Wolf Biermann, einer der großen zeitgenössischen deutschen Autoren, hat es ganz knapp so formuliert: "Wer nicht bei sich selbst ist, kann auch nicht bei anderen sein."

Darum sollte jedes Land seine eigene Kultur bewahren und gleichzeitig andere Traditionen respektieren und den Dialog mit ihnen fördern. Eine auswärtige Kulturpolitik mit solchen Prinzipien ist die beste Methode, gewaltsamen Konflikten mit zivilen Mitteln vorzubeugen.

Deshalb ist es so wichtig, dass wir aufeinander zugehen, dass wir mehr miteinander als übereinander sprechen. Ich habe in letzter Zeit den Eindruck, dass die Bereitschaft größer wird, diesen Weg zu gehen. Ich sehe wachsendes Interesse, gerade in der muslimischen Welt, an einem intensiveren Austausch mit anderen Kulturen, der über Schlagworte und Floskeln hinausgeht. Auch Europäer und Amerikaner sind sich ihrer Defizite beim Kennenlernen und Verstehen fremder Kulturen stärker bewusst geworden.

Die Instrumente der auswärtigen Kulturpolitik, die ich gerade genannt habe, die Kulturinstitute, die Universitäten mit ihrem Potenzial der Zusammenarbeit und die Auslandsschulen sind Orte, die sich für einen solchen Dialog besonders eignen.

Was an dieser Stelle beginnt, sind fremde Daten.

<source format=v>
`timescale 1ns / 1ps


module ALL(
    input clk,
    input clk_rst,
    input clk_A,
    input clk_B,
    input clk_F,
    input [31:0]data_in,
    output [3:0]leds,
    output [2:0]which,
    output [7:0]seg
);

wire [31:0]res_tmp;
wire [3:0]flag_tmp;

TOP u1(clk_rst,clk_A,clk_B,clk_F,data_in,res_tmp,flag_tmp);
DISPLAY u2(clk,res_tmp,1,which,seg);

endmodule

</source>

Auswärtige Kulturpolitik ist sehr viel mehr als nur ein "Marketing" für die eigene Kultur, für die Sprache, für das künstlerische Schaffen - so sehr man das mit Stolz betreiben kann. Auswärtige Kulturpolitik ist vor allem ein Beitrag zur Öffnung und zur Offenheit der eigenen Gesellschaft und damit zu ihrer Verständigungsfähigkeit. Die geistige Offenheit einer Gesellschaft ist unerlässliche Voraussetzung für die Kreativität und die Innovationskraft eines jeden Landes und jeder Nation.

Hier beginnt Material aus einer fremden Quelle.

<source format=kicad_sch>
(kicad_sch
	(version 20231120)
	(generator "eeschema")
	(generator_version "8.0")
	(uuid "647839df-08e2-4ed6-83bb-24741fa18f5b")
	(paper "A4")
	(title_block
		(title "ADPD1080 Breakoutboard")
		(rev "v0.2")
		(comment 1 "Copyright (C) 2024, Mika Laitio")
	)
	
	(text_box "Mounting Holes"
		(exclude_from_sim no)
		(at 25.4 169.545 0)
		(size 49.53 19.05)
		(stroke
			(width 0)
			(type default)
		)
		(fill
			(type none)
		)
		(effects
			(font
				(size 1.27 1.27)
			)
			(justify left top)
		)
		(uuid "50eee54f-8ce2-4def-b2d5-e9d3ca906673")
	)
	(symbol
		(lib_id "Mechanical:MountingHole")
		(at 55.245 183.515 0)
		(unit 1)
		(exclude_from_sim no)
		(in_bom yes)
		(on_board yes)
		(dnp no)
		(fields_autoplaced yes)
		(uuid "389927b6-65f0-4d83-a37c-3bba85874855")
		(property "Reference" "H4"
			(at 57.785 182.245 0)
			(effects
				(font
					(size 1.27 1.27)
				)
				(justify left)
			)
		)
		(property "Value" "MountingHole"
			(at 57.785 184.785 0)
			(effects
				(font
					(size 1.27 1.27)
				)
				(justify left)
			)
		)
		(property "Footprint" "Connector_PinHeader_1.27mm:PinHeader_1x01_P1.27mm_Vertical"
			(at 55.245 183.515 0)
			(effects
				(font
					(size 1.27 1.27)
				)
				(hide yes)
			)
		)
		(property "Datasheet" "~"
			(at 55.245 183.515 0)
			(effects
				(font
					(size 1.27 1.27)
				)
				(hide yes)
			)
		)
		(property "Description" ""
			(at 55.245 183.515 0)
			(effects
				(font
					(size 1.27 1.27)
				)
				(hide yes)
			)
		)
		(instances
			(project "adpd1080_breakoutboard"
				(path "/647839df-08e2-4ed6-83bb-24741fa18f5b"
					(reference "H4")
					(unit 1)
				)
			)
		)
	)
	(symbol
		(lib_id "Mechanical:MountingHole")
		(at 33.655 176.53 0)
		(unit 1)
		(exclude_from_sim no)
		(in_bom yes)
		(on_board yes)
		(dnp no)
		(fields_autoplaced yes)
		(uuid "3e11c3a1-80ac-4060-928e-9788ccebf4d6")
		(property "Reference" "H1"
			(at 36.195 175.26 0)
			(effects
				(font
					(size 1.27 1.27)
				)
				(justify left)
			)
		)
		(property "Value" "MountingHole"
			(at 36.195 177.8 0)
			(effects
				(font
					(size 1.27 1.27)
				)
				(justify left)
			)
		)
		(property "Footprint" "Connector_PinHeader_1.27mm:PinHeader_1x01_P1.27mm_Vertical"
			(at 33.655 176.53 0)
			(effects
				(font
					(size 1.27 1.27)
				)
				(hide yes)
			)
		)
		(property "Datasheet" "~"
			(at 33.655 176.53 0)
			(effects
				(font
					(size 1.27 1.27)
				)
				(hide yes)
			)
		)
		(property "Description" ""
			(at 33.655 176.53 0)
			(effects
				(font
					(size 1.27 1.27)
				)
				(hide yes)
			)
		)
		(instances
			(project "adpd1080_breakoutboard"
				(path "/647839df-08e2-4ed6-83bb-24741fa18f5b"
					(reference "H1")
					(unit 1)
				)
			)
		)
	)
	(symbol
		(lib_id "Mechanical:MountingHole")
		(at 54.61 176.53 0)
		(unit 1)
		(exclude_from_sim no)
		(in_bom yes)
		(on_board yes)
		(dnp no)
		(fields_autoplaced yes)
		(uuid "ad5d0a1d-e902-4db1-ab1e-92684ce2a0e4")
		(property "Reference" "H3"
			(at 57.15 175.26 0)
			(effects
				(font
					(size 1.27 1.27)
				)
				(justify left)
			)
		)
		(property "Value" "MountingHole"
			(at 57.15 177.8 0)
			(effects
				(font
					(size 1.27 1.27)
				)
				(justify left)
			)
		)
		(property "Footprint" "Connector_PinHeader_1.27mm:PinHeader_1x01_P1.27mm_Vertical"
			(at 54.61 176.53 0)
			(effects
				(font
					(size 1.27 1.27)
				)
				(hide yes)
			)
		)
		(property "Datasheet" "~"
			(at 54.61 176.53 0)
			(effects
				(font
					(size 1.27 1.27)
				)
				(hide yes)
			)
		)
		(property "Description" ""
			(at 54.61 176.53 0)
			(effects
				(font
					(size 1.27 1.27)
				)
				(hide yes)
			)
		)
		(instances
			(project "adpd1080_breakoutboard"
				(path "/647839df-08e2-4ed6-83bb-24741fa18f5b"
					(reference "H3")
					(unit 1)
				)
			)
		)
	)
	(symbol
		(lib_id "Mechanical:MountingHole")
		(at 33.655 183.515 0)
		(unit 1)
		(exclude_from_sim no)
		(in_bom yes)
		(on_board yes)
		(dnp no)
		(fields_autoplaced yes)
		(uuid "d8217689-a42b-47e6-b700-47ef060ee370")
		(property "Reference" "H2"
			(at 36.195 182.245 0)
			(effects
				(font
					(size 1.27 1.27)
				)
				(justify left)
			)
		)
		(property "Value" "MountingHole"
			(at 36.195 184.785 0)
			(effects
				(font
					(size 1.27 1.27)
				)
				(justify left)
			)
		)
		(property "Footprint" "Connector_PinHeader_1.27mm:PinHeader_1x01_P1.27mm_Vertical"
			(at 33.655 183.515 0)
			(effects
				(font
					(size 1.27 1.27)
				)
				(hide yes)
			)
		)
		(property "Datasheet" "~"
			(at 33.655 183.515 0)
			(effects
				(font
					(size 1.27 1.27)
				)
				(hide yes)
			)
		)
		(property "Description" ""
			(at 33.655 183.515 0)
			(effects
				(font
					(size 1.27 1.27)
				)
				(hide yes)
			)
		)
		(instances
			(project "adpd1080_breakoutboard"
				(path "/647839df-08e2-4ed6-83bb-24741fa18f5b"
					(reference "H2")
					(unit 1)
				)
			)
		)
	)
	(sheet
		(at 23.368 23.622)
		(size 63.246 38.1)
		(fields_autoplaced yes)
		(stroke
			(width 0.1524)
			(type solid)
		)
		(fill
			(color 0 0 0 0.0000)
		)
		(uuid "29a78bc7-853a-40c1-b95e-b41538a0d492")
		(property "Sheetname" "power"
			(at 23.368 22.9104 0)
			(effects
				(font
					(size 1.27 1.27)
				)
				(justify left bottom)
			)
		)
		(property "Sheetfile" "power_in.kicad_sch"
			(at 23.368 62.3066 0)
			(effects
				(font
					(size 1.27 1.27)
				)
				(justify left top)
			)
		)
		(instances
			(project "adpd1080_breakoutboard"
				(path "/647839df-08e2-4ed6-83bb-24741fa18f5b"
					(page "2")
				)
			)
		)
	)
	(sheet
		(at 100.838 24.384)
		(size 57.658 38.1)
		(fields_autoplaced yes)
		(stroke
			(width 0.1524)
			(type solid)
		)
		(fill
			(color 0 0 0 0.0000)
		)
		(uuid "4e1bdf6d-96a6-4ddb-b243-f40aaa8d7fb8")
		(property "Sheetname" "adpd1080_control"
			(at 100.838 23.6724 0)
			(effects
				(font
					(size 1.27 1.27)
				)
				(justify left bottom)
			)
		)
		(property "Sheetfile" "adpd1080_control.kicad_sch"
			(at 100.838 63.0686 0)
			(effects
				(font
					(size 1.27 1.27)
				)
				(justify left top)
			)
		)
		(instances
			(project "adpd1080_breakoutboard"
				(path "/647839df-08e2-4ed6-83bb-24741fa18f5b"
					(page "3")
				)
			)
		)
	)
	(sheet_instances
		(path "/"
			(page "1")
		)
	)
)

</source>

Wir wissen auch: Offenheit und Kreativität sind wesentlich für die Wettbewerbsfähigkeit der Unternehmen und damit für unseren Wohlstand. Ohne Austausch, ohne Neugier, ohne grenzüberschreitende Vernetzung werden wir in der Wissenschaft und in der Wirtschaft schnell verkümmern und kulturell verarmen. Den Austausch zu vernachlässigen, das hieße, uns selber von einer Quelle unserer Kraft abzutrennen. Darum bleibt dieser Austausch auch künftig eine der zentralen Aufgaben der Außen- und Europapolitik. Hochschulen wie die in Bologna müssen und werden in diesem Sinne weiterarbeiten.

Ich baue auf die Kraft des Geistes und der Klugheit, auf die Bereitschaft zur Verständigung, hier an der altehrwürdigen Dotta in Bologna, im italienischen und im deutschen Geistesleben und überall in Europa.